**Exercise aim**
Retype each of the records below exactly, leaving the pictures out.
━━━━━ Exercise material
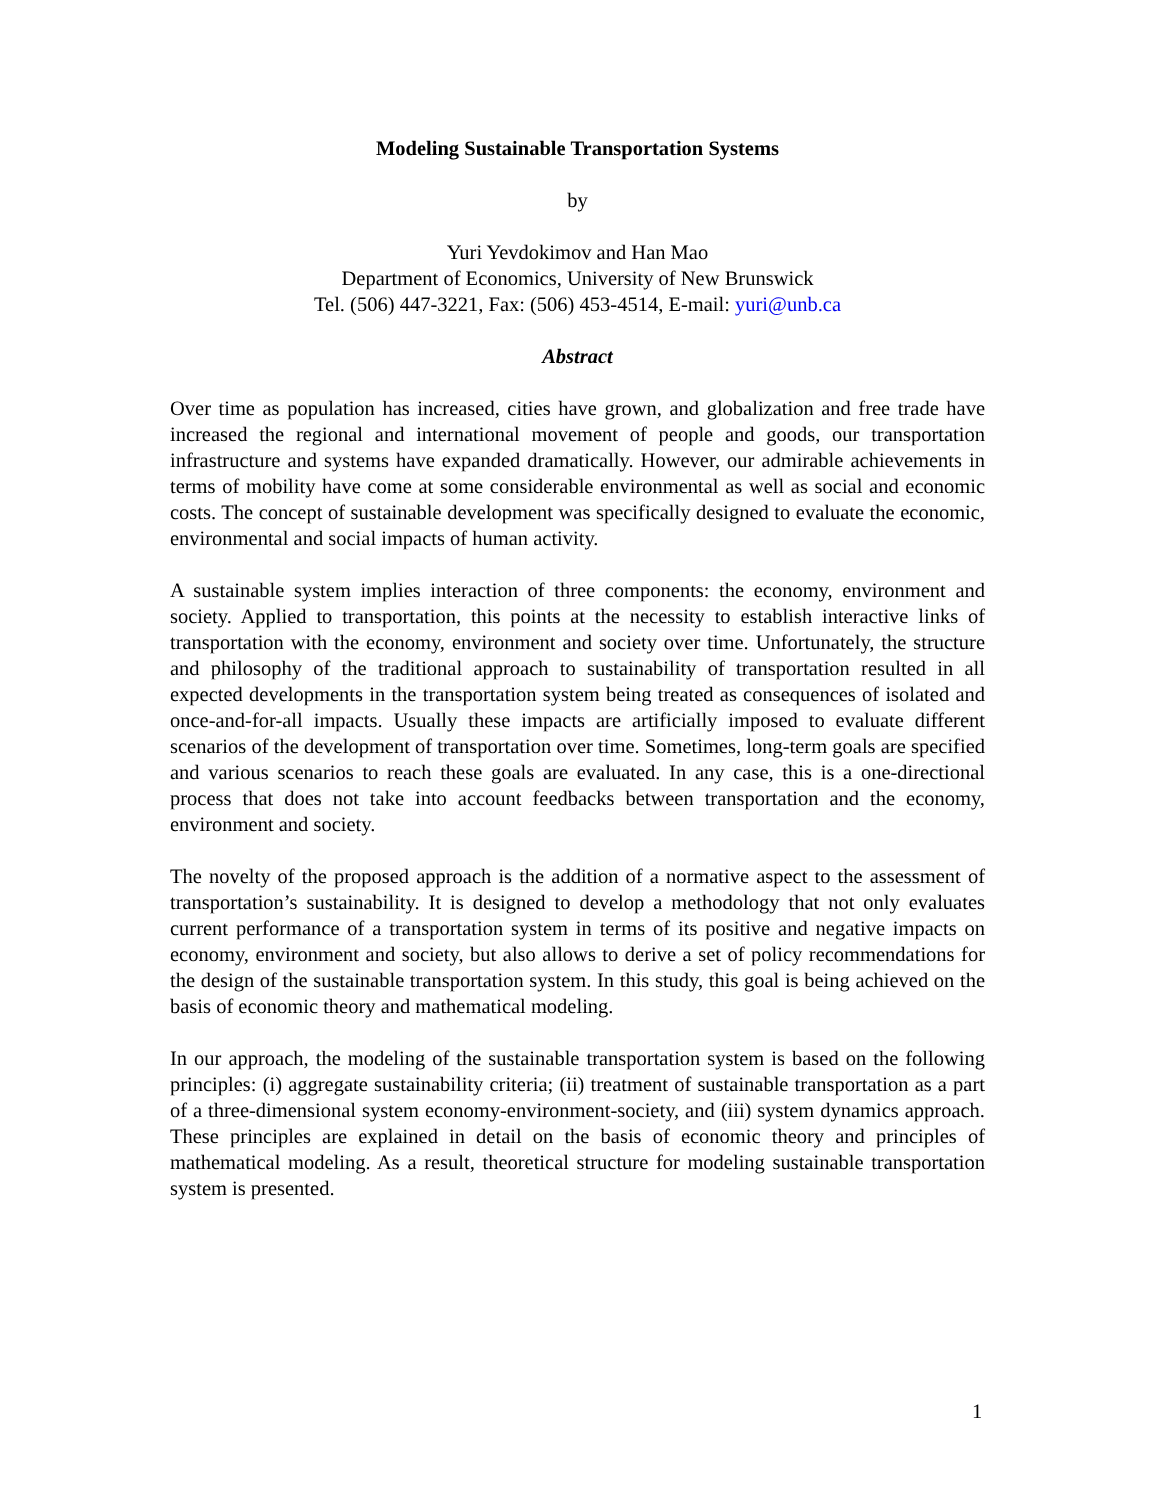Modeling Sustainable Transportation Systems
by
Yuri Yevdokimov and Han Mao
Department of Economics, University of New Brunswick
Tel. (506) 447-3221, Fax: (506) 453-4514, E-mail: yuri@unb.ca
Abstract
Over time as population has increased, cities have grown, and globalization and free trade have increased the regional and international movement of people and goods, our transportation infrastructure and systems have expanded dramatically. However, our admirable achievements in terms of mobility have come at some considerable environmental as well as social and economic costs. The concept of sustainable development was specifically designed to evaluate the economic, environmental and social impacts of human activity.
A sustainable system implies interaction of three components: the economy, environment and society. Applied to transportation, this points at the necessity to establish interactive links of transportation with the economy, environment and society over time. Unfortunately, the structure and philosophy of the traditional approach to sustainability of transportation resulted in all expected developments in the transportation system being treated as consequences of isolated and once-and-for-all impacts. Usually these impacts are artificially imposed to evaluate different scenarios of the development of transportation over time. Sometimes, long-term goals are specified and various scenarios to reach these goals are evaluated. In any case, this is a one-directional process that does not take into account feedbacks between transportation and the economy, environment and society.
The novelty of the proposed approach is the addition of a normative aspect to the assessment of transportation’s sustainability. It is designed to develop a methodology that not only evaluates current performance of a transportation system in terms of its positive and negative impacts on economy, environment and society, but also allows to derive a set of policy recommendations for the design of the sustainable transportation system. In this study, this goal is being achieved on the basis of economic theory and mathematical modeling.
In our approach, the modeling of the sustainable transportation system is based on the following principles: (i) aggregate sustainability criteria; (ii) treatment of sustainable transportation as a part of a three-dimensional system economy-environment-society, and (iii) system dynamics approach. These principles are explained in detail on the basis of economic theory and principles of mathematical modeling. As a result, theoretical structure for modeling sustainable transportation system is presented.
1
━━━━━━━━━━
**Solution below**
Modeling Sustainable Transportation Systems
by
Yuri Yevdokimov and Han Mao
Department of Economics, University of New Brunswick
Tel. (506) 447-3221, Fax: (506) 453-4514, E-mail: yuri@unb.ca
Abstract
Over time as population has increased, cities have grown, and globalization and free trade have increased the regional and international movement of people and goods, our transportation infrastructure and systems have expanded dramatically. However, our admirable achievements in terms of mobility have come at some considerable environmental as well as social and economic costs. The concept of sustainable development was specifically designed to evaluate the economic, environmental and social impacts of human activity.
A sustainable system implies interaction of three components: the economy, environment and society. Applied to transportation, this points at the necessity to establish interactive links of transportation with the economy, environment and society over time. Unfortunately, the structure and philosophy of the traditional approach to sustainability of transportation resulted in all expected developments in the transportation system being treated as consequences of isolated and once-and-for-all impacts. Usually these impacts are artificially imposed to evaluate different scenarios of the development of transportation over time. Sometimes, long-term goals are specified and various scenarios to reach these goals are evaluated. In any case, this is a one-directional process that does not take into account feedbacks between transportation and the economy, environment and society.
The novelty of the proposed approach is the addition of a normative aspect to the assessment of transportation’s sustainability. It is designed to develop a methodology that not only evaluates current performance of a transportation system in terms of its positive and negative impacts on economy, environment and society, but also allows to derive a set of policy recommendations for the design of the sustainable transportation system. In this study, this goal is being achieved on the basis of economic theory and mathematical modeling.
In our approach, the modeling of the sustainable transportation system is based on the following principles: (i) aggregate sustainability criteria; (ii) treatment of sustainable transportation as a part of a three-dimensional system economy-environment-society, and (iii) system dynamics approach. These principles are explained in detail on the basis of economic theory and principles of mathematical modeling. As a result, theoretical structure for modeling sustainable transportation system is presented.
1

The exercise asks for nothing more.